秋田県男鹿市北浦湯本草木原58-8にある廃墟ホテル。心無い人々によって「秋田県イチの心霊スポット」と揶揄されており、廃業から40年近く経っているがその知名度は県内外に轟いている。しかし当委員会ではあえて冷静に取り上げよう。

スポット評価

終末度合い25
訪問難易度13
観光地要素16
化石的価値23
総合評価77

一目見ればその退廃度合いに関心することだろう。文句なしに久々のトップ10ランクインだが、B級かと言われると少々疑問は残るためやや減点が入った。
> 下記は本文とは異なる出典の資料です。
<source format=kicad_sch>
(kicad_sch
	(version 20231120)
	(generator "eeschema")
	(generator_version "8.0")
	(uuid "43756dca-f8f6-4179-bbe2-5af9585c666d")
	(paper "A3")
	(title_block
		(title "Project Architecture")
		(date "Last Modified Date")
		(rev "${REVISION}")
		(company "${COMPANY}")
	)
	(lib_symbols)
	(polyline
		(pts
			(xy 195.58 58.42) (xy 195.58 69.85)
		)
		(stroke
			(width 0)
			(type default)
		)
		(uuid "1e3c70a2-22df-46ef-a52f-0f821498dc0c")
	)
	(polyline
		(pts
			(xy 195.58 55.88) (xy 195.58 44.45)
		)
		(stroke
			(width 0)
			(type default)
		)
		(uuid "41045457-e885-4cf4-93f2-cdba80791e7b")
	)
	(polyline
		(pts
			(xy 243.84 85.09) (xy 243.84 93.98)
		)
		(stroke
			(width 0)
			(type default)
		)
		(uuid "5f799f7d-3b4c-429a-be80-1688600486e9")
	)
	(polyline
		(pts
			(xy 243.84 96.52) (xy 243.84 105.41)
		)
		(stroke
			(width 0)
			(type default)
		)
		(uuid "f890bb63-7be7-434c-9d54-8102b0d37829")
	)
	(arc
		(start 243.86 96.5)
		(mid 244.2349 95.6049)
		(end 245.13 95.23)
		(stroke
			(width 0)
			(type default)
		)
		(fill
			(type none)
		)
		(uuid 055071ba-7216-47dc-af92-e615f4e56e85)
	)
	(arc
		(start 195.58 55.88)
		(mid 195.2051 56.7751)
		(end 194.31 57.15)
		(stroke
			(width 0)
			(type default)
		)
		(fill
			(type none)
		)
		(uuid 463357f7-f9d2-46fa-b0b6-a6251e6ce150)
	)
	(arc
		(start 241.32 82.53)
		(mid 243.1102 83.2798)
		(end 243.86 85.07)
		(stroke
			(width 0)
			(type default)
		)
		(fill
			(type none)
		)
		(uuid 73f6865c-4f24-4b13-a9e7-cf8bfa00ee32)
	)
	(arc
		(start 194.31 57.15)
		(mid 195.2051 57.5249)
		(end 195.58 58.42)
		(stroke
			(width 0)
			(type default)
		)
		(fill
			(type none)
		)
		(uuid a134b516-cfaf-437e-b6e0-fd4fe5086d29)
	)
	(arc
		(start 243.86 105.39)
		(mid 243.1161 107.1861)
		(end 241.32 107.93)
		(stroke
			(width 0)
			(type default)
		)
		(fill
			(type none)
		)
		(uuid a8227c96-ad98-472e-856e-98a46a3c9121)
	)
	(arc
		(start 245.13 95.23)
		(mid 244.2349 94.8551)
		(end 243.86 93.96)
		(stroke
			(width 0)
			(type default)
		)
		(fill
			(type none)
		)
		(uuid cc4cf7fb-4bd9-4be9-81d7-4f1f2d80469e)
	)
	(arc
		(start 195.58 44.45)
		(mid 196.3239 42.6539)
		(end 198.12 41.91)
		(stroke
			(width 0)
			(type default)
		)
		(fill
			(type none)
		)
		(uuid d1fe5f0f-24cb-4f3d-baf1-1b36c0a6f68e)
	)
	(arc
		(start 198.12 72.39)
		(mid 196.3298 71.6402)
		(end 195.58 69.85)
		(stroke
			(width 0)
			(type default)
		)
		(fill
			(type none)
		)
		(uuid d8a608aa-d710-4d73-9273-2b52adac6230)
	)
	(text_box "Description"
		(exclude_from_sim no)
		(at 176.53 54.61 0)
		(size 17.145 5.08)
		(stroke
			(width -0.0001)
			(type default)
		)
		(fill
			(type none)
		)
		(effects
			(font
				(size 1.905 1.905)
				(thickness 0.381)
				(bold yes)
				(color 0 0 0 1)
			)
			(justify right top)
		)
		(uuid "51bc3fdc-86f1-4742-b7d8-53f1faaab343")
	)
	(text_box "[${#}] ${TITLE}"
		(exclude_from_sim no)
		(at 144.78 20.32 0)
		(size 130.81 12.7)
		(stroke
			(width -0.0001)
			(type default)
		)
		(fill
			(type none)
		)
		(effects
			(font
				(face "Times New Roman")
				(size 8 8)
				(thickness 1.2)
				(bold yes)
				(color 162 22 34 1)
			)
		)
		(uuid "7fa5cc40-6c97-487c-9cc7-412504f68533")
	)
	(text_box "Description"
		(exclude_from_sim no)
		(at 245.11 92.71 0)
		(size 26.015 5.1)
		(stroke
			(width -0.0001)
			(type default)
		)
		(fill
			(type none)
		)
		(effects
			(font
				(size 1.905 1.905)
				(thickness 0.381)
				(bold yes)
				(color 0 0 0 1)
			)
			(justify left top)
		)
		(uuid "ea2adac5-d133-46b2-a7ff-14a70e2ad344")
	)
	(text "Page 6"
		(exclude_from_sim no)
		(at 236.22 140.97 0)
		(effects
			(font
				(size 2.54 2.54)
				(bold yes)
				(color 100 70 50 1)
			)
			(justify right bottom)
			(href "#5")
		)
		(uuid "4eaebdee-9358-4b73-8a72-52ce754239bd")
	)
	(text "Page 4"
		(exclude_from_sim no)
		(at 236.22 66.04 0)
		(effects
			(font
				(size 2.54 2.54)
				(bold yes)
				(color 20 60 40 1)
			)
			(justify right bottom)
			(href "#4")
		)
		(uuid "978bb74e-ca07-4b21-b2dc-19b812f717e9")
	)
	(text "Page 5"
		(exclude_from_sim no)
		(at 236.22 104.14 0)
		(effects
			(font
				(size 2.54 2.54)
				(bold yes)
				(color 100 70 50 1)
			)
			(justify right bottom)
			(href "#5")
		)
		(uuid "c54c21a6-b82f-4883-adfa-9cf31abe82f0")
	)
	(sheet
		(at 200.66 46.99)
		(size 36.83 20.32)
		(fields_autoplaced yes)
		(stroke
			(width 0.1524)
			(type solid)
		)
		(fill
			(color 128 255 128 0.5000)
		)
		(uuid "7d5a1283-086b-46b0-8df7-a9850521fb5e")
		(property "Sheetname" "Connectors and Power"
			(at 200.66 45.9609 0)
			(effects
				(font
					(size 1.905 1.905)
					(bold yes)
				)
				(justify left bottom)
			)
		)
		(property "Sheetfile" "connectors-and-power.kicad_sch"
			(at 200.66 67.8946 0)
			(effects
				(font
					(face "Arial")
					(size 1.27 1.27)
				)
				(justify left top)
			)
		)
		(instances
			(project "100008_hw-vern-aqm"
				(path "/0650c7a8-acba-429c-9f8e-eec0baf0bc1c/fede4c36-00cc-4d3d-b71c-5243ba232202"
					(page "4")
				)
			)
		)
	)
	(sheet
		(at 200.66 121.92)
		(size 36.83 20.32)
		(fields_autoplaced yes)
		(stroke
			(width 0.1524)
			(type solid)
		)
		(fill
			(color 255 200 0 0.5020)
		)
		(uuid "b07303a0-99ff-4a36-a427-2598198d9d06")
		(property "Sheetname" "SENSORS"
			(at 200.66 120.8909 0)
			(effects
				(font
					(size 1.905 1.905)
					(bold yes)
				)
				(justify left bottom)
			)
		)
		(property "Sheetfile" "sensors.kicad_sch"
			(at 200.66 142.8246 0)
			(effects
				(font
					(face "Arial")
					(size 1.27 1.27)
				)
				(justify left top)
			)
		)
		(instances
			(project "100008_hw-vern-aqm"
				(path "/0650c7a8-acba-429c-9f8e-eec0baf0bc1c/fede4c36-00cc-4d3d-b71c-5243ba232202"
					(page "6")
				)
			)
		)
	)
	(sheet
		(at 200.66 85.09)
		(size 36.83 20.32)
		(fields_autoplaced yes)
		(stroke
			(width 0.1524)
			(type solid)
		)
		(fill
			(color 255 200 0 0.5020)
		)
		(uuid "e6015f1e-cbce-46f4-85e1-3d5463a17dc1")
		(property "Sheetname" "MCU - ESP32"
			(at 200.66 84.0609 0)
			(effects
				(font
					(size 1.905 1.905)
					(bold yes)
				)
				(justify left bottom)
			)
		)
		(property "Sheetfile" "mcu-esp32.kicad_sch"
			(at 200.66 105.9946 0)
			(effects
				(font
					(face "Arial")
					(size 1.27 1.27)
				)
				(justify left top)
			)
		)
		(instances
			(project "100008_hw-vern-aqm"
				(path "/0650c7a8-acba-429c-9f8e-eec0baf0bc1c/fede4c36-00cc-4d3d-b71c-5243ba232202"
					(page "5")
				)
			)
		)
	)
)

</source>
ただプリンスと言われるだけあり、規模も迫力も群を抜いていることは確かだ。

さじなげB級ポイント

まずはじめに釘を指しておくが、本ホテルは「所有者の意思によって解体されていない」物件である。言い換えれば地権者は現存しており、行政の管轄ではないということだ。この点が夜逃げ大王「丸富ホテル」とは大きく異なる。
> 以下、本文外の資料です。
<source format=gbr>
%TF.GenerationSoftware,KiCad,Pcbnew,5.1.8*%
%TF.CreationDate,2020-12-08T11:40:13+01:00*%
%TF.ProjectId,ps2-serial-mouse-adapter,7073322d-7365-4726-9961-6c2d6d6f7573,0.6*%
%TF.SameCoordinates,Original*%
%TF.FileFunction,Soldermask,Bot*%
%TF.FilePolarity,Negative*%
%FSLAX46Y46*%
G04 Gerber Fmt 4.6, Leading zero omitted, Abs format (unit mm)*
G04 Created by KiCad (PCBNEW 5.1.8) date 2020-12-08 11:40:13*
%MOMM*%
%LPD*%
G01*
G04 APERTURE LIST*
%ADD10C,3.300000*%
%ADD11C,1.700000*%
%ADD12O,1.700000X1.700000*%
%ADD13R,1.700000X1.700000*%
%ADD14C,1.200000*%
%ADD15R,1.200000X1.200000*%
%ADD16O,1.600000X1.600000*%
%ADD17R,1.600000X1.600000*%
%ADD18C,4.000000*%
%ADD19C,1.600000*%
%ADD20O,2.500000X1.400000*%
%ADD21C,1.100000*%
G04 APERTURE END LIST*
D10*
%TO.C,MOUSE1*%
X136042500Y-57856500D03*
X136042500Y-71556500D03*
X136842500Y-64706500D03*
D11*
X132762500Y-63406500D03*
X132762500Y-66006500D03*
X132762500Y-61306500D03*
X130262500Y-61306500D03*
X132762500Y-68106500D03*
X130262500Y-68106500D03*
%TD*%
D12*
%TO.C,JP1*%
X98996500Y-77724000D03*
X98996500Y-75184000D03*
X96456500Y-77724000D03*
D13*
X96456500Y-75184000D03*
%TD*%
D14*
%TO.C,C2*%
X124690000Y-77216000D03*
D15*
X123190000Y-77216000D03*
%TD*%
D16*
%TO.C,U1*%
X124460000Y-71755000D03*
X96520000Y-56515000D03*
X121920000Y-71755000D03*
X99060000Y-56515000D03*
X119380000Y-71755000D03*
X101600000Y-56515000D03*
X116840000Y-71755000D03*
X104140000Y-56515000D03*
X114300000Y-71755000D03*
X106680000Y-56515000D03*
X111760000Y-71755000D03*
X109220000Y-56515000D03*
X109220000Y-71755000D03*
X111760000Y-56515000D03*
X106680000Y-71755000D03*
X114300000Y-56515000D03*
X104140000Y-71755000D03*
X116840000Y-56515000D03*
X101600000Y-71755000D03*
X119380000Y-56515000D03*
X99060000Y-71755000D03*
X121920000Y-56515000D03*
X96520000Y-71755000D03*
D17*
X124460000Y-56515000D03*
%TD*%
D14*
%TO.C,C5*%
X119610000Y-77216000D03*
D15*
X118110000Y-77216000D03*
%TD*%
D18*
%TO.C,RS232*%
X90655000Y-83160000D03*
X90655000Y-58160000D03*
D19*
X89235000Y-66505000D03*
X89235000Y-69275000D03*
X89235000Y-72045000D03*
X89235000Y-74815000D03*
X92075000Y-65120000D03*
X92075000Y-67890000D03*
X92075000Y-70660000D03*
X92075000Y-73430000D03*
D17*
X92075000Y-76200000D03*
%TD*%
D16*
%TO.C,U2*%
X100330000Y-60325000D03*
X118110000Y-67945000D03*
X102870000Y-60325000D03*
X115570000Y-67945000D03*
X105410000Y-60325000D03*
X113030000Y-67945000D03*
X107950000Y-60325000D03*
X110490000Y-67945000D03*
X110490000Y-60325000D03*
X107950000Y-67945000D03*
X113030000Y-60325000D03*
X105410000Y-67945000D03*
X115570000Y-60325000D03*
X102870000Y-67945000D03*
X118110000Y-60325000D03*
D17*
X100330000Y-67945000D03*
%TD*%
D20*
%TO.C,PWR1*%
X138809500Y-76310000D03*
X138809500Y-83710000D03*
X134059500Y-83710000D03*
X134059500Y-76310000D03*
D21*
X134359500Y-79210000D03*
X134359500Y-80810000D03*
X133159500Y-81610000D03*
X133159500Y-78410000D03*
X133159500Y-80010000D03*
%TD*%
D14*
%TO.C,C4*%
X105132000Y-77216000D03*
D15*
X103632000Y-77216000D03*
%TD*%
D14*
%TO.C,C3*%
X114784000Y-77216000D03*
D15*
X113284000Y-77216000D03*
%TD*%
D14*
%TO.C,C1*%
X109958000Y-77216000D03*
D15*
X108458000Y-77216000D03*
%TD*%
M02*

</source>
よって当然のことだが敷地内への侵入、および建物内の散策は犯罪である。

当委員会では廃墟はもちろん廃村も含め多大なる経緯を持ち、調査目的で訪問している。遊びでの散策や嘲笑は言語道断である。我々は強く誇示したい。

男鹿温泉郷 遠目
中央左にある橙屋根が当該物件である。手前のホテルたちは当然現役だ。

閑話休題、入口はバリケードで固く閉ざされているはずの「男鹿プリ」だが、いつの日からか無断にこじ開けられたままとなっている。これは中嶌が高校の頃好きで一緒にご飯に行ったことがある望野さんが、大学になって志田というチャラ男に洗脳されある日ファミレスで手マンされていたことを人づてに知ったときくらい悲しい。

形を残したままの廃墟にも様々な未来がある。大滝グランドホテルのように固く閉ざされたまま地域に溶けていくものもあれば、厚生年金休暇センターのように全く忘れられたままのものもある。
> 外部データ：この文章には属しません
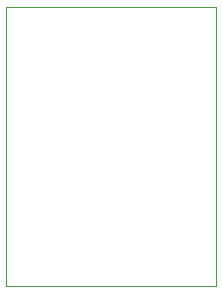
<source format=gbr>
G04 #@! TF.GenerationSoftware,KiCad,Pcbnew,(5.1.5)-3*
G04 #@! TF.CreationDate,2021-04-01T01:21:14+05:30*
G04 #@! TF.ProjectId,mpu6050,6d707536-3035-4302-9e6b-696361645f70,rev?*
G04 #@! TF.SameCoordinates,Original*
G04 #@! TF.FileFunction,Profile,NP*
%FSLAX46Y46*%
G04 Gerber Fmt 4.6, Leading zero omitted, Abs format (unit mm)*
G04 Created by KiCad (PCBNEW (5.1.5)-3) date 2021-04-01 01:21:14*
%MOMM*%
%LPD*%
G04 APERTURE LIST*
%ADD10C,0.100000*%
G04 APERTURE END LIST*
D10*
X101600000Y-89662000D02*
X101600000Y-66040000D01*
X119380000Y-89662000D02*
X101600000Y-89662000D01*
X119380000Y-66040000D02*
X119380000Y-89662000D01*
X101600000Y-66040000D02*
X119380000Y-66040000D01*
M02*

</source>
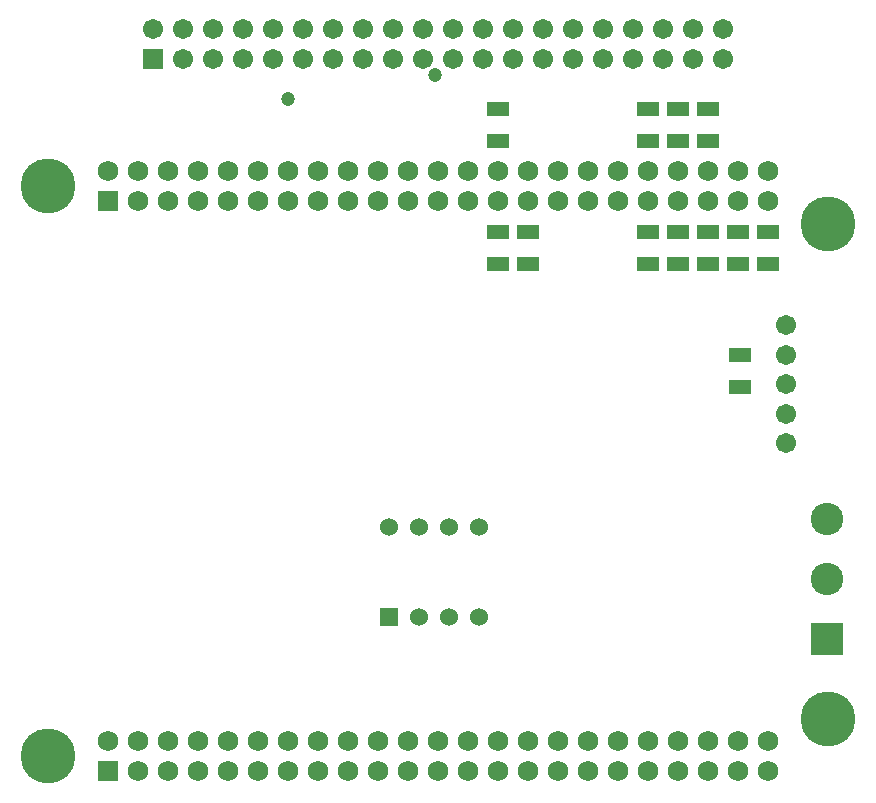
<source format=gbs>
G04*
G04 #@! TF.GenerationSoftware,Altium Limited,Altium Designer,20.0.7 (75)*
G04*
G04 Layer_Color=16711935*
%FSLAX44Y44*%
%MOMM*%
G71*
G01*
G75*
%ADD15R,1.9032X1.3032*%
%ADD17C,1.7272*%
%ADD18R,1.7272X1.7272*%
%ADD19C,1.7032*%
%ADD20R,1.7032X1.7032*%
%ADD21C,1.5240*%
%ADD22R,2.7432X2.7432*%
%ADD23C,2.7432*%
%ADD24R,1.5240X1.5240*%
%ADD25C,4.6482*%
%ADD26C,1.2032*%
D15*
X731520Y371640D02*
D03*
Y344640D02*
D03*
X679450Y475780D02*
D03*
Y448780D02*
D03*
X654050Y475780D02*
D03*
Y448780D02*
D03*
Y579920D02*
D03*
Y552920D02*
D03*
X679450Y579920D02*
D03*
Y552920D02*
D03*
X704850Y579920D02*
D03*
Y552920D02*
D03*
X755650Y448780D02*
D03*
Y475780D02*
D03*
X730250Y448780D02*
D03*
Y475780D02*
D03*
X704850Y448780D02*
D03*
Y475780D02*
D03*
X527050Y552920D02*
D03*
Y579920D02*
D03*
X552450Y448780D02*
D03*
Y475780D02*
D03*
X527050D02*
D03*
Y448780D02*
D03*
D17*
X755650Y44450D02*
D03*
Y19050D02*
D03*
X730250Y44450D02*
D03*
Y19050D02*
D03*
X704850Y44450D02*
D03*
Y19050D02*
D03*
X679450Y44450D02*
D03*
Y19050D02*
D03*
X654050Y44450D02*
D03*
Y19050D02*
D03*
X628650Y44450D02*
D03*
Y19050D02*
D03*
X603250Y44450D02*
D03*
Y19050D02*
D03*
X577850Y44450D02*
D03*
Y19050D02*
D03*
X552450Y44450D02*
D03*
Y19050D02*
D03*
X527050Y44450D02*
D03*
Y19050D02*
D03*
X501650Y44450D02*
D03*
Y19050D02*
D03*
X476250Y44450D02*
D03*
Y19050D02*
D03*
X450850Y44450D02*
D03*
Y19050D02*
D03*
X425450Y44450D02*
D03*
Y19050D02*
D03*
X400050Y44450D02*
D03*
Y19050D02*
D03*
X374650Y44450D02*
D03*
Y19050D02*
D03*
X349250Y44450D02*
D03*
Y19050D02*
D03*
X323850Y44450D02*
D03*
Y19050D02*
D03*
X298450Y44450D02*
D03*
Y19050D02*
D03*
X273050Y44450D02*
D03*
Y19050D02*
D03*
X247650Y44450D02*
D03*
Y19050D02*
D03*
X222250Y44450D02*
D03*
Y19050D02*
D03*
X196850Y44450D02*
D03*
Y527050D02*
D03*
X222250Y501650D02*
D03*
Y527050D02*
D03*
X247650Y501650D02*
D03*
Y527050D02*
D03*
X273050Y501650D02*
D03*
Y527050D02*
D03*
X298450Y501650D02*
D03*
Y527050D02*
D03*
X323850Y501650D02*
D03*
Y527050D02*
D03*
X349250Y501650D02*
D03*
Y527050D02*
D03*
X374650Y501650D02*
D03*
Y527050D02*
D03*
X400050Y501650D02*
D03*
Y527050D02*
D03*
X425450Y501650D02*
D03*
Y527050D02*
D03*
X450850Y501650D02*
D03*
Y527050D02*
D03*
X476250Y501650D02*
D03*
Y527050D02*
D03*
X501650Y501650D02*
D03*
Y527050D02*
D03*
X527050Y501650D02*
D03*
Y527050D02*
D03*
X552450Y501650D02*
D03*
Y527050D02*
D03*
X577850Y501650D02*
D03*
Y527050D02*
D03*
X603250Y501650D02*
D03*
Y527050D02*
D03*
X628650Y501650D02*
D03*
Y527050D02*
D03*
X654050Y501650D02*
D03*
Y527050D02*
D03*
X679450Y501650D02*
D03*
Y527050D02*
D03*
X704850Y501650D02*
D03*
Y527050D02*
D03*
X730250Y501650D02*
D03*
Y527050D02*
D03*
X755650Y501650D02*
D03*
Y527050D02*
D03*
D18*
X196850Y19050D02*
D03*
Y501650D02*
D03*
D19*
X717550Y647700D02*
D03*
Y622300D02*
D03*
X692150Y647700D02*
D03*
Y622300D02*
D03*
X666750Y647700D02*
D03*
Y622300D02*
D03*
X641350Y647700D02*
D03*
Y622300D02*
D03*
X615950Y647700D02*
D03*
Y622300D02*
D03*
X590550Y647700D02*
D03*
Y622300D02*
D03*
X565150Y647700D02*
D03*
Y622300D02*
D03*
X539750Y647700D02*
D03*
Y622300D02*
D03*
X514350Y647700D02*
D03*
Y622300D02*
D03*
X488950Y647700D02*
D03*
Y622300D02*
D03*
X463550Y647700D02*
D03*
Y622300D02*
D03*
X438150Y647700D02*
D03*
Y622300D02*
D03*
X412750Y647700D02*
D03*
Y622300D02*
D03*
X387350Y647700D02*
D03*
Y622300D02*
D03*
X361950Y647700D02*
D03*
Y622300D02*
D03*
X336550Y647700D02*
D03*
Y622300D02*
D03*
X311150Y647700D02*
D03*
Y622300D02*
D03*
X285750Y647700D02*
D03*
Y622300D02*
D03*
X260350Y647700D02*
D03*
Y622300D02*
D03*
X234950Y647700D02*
D03*
X770890Y371710D02*
D03*
Y346710D02*
D03*
Y296710D02*
D03*
Y321710D02*
D03*
Y396710D02*
D03*
D20*
X234950Y622300D02*
D03*
D21*
X459740Y226060D02*
D03*
X485140D02*
D03*
X459740Y149860D02*
D03*
X485140D02*
D03*
X510540D02*
D03*
Y226060D02*
D03*
X434340D02*
D03*
D22*
X805180Y130810D02*
D03*
D23*
Y181610D02*
D03*
Y232410D02*
D03*
D24*
X434340Y149860D02*
D03*
D25*
X146050Y514350D02*
D03*
X806450Y482600D02*
D03*
Y63500D02*
D03*
X146050Y31750D02*
D03*
D26*
X349250Y588010D02*
D03*
X473710Y608330D02*
D03*
M02*

</source>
しかしここはどうだろうか。ナマハゲ伝説も相まってか奇怪なレッテルを貼られ、ときには性交渉の場として嬲られることもある。人は都合の悪い事象を無下に敵視し、己の不平不満のはけ口とするものだ。オイ志田、聞いてるか。

男鹿プリンスホテル 道中
画面奥にそれは在るが、手前には民家もある。

各種廃墟系サイトや心霊サイトでは道のりを記述することが少ないように感じるが、当物件は手前に「市民が在住する民家」がある。幾重にも及ぶ迷惑行為をどう受け取っているのか、想像もできない。

「死体が埋まっている」「霊が見える」などのウワサが流布され、廃墟の価値観そのものが捻じ曲げられる昨今の風潮に我々は警鐘を鳴らしたい。
樺太に残る日本製工場や軍艦島を見て同じように騒ぎ立てる輩はいない。形がどうであれ、マナーをもって見学するのが人間としての在り方ではないか。

そもそもそんな話、どの廃墟にもある話なのだから。命は自己責任でしかない。

男鹿プリンスホテル 入口
入口付近。一部のドアやガラスは破壊されているのがわかる。

1969年にオープンし、6階建てと当時最高峰の規模を誇った男鹿プリは、現在の男鹿温泉郷から道路をひとつ離した高台の上に建っている。

往時の日本海の眺めはさぞ素晴らしかったことだろう。都市伝説よろしく、「信じるか信じないかは貴方次第」だ。現代人にレイプされる歴史の証人を眺めて、皆さんは何を感じるだろうか。どう扱うべきだろうか。

赤レンガ郷土館康楽館、もっと言えば原爆ドームや地元の防空壕が同じ扱いをされていたら、地元の方はどう思うだろうか。いま一度考えてほしい。